(Extracted records)

------------

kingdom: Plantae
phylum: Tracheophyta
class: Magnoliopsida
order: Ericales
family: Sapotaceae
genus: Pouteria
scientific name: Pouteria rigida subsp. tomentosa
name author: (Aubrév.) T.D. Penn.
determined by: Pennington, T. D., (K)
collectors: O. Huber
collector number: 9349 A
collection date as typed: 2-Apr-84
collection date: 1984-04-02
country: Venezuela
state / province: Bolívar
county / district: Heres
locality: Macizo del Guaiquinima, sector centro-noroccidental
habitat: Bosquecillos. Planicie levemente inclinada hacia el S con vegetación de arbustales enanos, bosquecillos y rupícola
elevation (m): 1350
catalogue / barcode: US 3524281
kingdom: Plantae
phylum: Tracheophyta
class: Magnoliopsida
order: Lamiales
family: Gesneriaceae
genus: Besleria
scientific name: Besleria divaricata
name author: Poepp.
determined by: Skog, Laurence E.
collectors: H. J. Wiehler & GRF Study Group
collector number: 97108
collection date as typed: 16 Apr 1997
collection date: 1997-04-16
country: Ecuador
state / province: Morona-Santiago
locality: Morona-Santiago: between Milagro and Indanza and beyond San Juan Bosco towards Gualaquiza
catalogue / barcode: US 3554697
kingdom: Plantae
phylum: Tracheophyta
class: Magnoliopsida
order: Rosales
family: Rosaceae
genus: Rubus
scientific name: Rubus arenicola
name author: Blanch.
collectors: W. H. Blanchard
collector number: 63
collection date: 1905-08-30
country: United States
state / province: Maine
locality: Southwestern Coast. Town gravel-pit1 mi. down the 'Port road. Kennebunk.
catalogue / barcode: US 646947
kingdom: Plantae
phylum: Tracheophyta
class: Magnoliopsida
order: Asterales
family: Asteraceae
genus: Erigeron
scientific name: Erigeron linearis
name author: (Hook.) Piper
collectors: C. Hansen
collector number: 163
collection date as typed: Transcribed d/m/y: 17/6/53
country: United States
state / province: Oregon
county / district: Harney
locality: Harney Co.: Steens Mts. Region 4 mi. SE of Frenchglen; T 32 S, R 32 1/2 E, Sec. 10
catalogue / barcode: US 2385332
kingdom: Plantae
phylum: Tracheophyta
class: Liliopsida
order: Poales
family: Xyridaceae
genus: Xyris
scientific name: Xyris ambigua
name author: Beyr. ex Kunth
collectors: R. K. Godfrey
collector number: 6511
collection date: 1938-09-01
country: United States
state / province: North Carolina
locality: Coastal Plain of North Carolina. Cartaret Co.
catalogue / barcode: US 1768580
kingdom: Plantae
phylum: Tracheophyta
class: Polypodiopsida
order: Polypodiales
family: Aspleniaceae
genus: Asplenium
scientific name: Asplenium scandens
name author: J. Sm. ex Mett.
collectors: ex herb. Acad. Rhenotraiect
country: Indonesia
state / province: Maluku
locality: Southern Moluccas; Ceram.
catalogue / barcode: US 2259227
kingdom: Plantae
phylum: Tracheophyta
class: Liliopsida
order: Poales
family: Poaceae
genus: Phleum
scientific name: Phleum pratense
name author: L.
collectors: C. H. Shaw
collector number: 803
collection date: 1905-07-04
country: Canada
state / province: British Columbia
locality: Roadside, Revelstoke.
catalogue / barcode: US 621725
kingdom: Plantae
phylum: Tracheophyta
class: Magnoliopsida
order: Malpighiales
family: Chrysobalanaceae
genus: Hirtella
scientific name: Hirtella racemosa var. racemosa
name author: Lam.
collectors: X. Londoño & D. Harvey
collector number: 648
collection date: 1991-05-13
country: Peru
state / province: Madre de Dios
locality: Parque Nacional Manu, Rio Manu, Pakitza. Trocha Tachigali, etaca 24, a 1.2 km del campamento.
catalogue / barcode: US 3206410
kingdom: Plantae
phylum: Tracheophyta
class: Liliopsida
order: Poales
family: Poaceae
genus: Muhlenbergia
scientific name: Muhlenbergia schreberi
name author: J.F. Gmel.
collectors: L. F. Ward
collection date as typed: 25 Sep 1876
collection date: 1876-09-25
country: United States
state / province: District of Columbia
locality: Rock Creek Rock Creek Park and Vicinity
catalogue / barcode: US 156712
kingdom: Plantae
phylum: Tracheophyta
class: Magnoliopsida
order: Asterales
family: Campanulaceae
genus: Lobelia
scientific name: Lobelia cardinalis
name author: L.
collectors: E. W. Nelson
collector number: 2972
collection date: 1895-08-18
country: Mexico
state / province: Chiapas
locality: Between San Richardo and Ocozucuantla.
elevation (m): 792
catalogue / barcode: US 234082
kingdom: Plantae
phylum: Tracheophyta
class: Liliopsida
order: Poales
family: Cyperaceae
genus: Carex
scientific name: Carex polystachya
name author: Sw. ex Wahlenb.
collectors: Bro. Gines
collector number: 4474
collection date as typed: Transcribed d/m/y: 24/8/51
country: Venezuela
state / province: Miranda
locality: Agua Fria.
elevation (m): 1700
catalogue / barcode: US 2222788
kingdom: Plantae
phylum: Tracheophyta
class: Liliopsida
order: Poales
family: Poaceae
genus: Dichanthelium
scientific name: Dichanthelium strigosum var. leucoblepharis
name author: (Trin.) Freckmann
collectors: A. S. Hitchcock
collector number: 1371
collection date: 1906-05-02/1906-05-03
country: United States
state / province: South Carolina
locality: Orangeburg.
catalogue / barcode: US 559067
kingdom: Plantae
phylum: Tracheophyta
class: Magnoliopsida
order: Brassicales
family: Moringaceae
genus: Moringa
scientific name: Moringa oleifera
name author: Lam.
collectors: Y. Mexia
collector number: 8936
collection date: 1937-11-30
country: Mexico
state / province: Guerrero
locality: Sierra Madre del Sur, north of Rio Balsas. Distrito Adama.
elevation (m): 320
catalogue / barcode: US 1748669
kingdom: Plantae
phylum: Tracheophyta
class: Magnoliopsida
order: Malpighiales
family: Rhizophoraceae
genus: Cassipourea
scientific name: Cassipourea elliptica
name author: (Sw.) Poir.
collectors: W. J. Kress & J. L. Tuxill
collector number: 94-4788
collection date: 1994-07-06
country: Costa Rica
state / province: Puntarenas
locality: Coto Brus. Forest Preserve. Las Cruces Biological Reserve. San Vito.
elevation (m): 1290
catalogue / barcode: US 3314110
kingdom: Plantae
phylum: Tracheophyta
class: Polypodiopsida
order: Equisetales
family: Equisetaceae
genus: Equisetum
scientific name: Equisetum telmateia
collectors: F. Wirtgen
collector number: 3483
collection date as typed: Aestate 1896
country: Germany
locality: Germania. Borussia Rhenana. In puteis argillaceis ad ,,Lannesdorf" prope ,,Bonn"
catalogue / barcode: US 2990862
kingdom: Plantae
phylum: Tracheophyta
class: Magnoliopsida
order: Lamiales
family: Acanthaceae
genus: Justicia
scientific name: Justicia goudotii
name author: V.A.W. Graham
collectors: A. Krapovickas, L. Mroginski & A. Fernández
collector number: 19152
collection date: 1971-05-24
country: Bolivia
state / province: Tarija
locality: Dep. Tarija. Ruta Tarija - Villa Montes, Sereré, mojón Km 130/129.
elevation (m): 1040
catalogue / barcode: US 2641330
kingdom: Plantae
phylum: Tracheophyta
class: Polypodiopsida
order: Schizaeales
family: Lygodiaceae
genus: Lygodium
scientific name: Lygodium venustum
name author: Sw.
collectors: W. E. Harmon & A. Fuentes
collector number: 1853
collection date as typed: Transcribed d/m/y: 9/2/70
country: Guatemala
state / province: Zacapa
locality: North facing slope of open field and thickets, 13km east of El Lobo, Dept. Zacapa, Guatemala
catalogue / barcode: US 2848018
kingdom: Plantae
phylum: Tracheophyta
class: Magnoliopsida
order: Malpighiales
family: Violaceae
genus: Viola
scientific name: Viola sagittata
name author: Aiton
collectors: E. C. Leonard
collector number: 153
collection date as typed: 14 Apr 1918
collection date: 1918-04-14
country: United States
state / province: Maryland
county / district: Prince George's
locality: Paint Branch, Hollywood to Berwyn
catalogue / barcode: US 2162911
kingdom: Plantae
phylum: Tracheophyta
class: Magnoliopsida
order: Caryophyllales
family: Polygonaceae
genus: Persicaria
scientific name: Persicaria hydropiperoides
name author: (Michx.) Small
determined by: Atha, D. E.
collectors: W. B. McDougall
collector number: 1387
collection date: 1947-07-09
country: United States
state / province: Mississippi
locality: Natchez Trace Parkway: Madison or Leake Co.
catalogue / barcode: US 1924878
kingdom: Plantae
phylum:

------------

- **DIRECTION**
Please edit the lines from the start of the items through the line holding "family: Xyridaceae", inclusive, so that "collectors" becomes "collected by" everywhere, and give those lines back with nothing else changed.

- **WRITTEN ANSWER**
kingdom: Plantae
phylum: Tracheophyta
class: Magnoliopsida
order: Ericales
family: Sapotaceae
genus: Pouteria
scientific name: Pouteria rigida subsp. tomentosa
name author: (Aubrév.) T.D. Penn.
determined by: Pennington, T. D., (K)
collected by: O. Huber
collector number: 9349 A
collection date as typed: 2-Apr-84
collection date: 1984-04-02
country: Venezuela
state / province: Bolívar
county / district: Heres
locality: Macizo del Guaiquinima, sector centro-noroccidental
habitat: Bosquecillos. Planicie levemente inclinada hacia el S con vegetación de arbustales enanos, bosquecillos y rupícola
elevation (m): 1350
catalogue / barcode: US 3524281
kingdom: Plantae
phylum: Tracheophyta
class: Magnoliopsida
order: Lamiales
family: Gesneriaceae
genus: Besleria
scientific name: Besleria divaricata
name author: Poepp.
determined by: Skog, Laurence E.
collected by: H. J. Wiehler & GRF Study Group
collector number: 97108
collection date as typed: 16 Apr 1997
collection date: 1997-04-16
country: Ecuador
state / province: Morona-Santiago
locality: Morona-Santiago: between Milagro and Indanza and beyond San Juan Bosco towards Gualaquiza
catalogue / barcode: US 3554697
kingdom: Plantae
phylum: Tracheophyta
class: Magnoliopsida
order: Rosales
family: Rosaceae
genus: Rubus
scientific name: Rubus arenicola
name author: Blanch.
collected by: W. H. Blanchard
collector number: 63
collection date: 1905-08-30
country: United States
state / province: Maine
locality: Southwestern Coast. Town gravel-pit1 mi. down the 'Port road. Kennebunk.
catalogue / barcode: US 646947
kingdom: Plantae
phylum: Tracheophyta
class: Magnoliopsida
order: Asterales
family: Asteraceae
genus: Erigeron
scientific name: Erigeron linearis
name author: (Hook.) Piper
collected by: C. Hansen
collector number: 163
collection date as typed: Transcribed d/m/y: 17/6/53
country: United States
state / province: Oregon
county / district: Harney
locality: Harney Co.: Steens Mts. Region 4 mi. SE of Frenchglen; T 32 S, R 32 1/2 E, Sec. 10
catalogue / barcode: US 2385332
kingdom: Plantae
phylum: Tracheophyta
class: Liliopsida
order: Poales
family: Xyridaceae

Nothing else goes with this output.